National Cybersecurity Alliance
- Founded: 2001
- Type: Non-profit
- Focus: Empowering a more secure, interconnected world.
- Location: Washington, D.C.;
- Key people: Lisa Plaggemier, Executive Director
- Website: staysafeonline.org

= National Cybersecurity Alliance =

US non-profit organization

The National Cybersecurity Alliance (NCA), is an American nonprofit 501(c)(3) organization which promotes cyber security awareness and education. The NCA works with various stakeholders across government, industry, and civil society promoting partnerships between the federal government and technology corporations. NCA's primary federal partner is the Cybersecurity and Infrastructure Security Agency within the U.S. Department of Homeland Security.

NCA's core efforts include Cybersecurity Awareness Month (October), Data Privacy Day (January 28), and Cyber Secure Business.

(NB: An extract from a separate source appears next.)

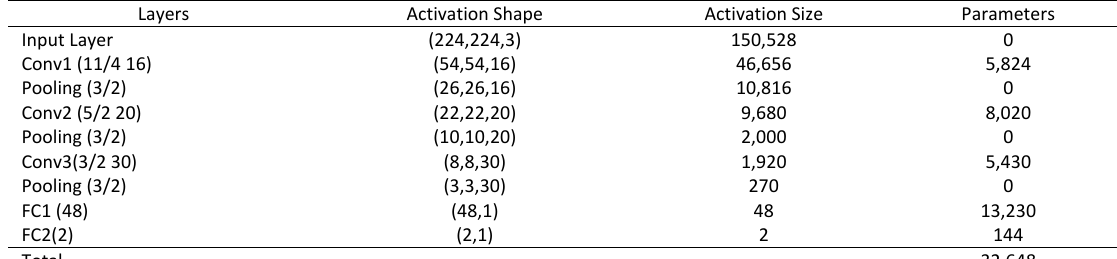
Table 8: The Number of parameters of mAlexnet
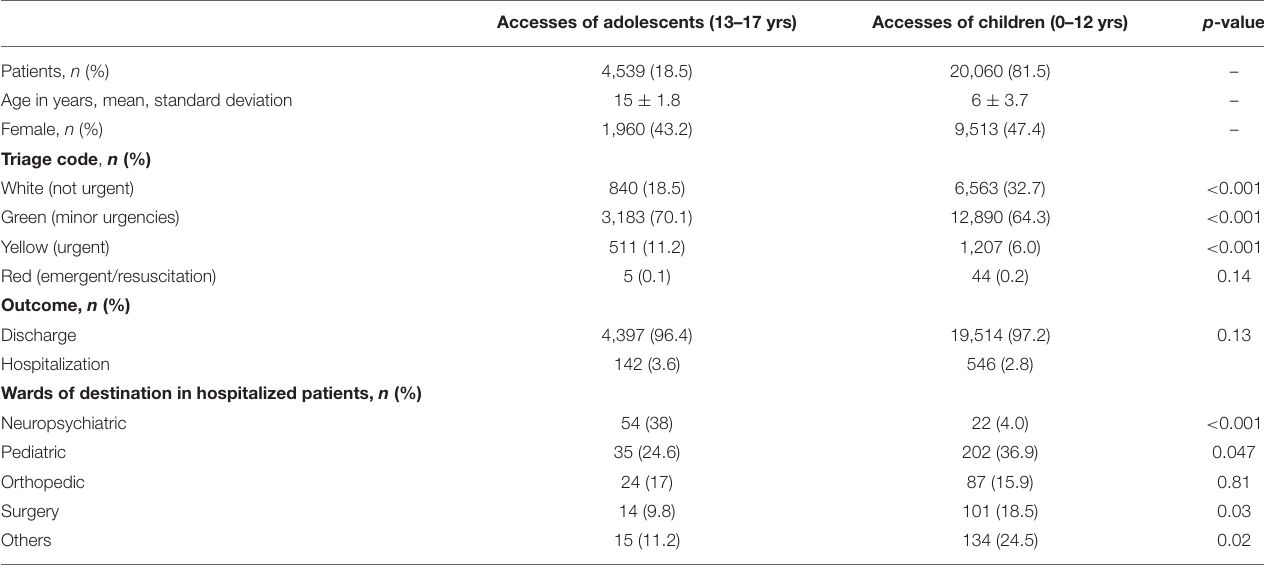
TABLE 3 | Outcomes of adolescents compared to children accessing to the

Cyber Security Awareness Month was launched by the NCA and the U.S. Department of Homeland Security (DHS) in October, 2004 to raise public knowledge of best cyber practices among Americans. When Cyber Security Awareness Month first began, the focus was on simple precautions such as keeping antivirus software up to date. The month has expanded in reach and involvement. Operated in many respects as a grassroots campaign, the month's effort has grown to include the participation of a multitude of industry participants that engage their customers, employees, and the general public in awareness, as well as college campuses, non-profits, and other groups.

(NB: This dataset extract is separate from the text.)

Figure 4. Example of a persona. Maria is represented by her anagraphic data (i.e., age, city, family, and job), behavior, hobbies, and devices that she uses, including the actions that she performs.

In 2009, DHS Secretary Janet Napolitano launched the National Cybersecurity Alliance (NCA) and the U.S. Department of Homeland Security (DHS) Cyber Security Awareness Month in Washington, D.C., becoming the highest-ranking government official to participate in the month's activities. Today, leading administration officials from DHS, the White House, and other agencies regularly participate in NCA events across the United States.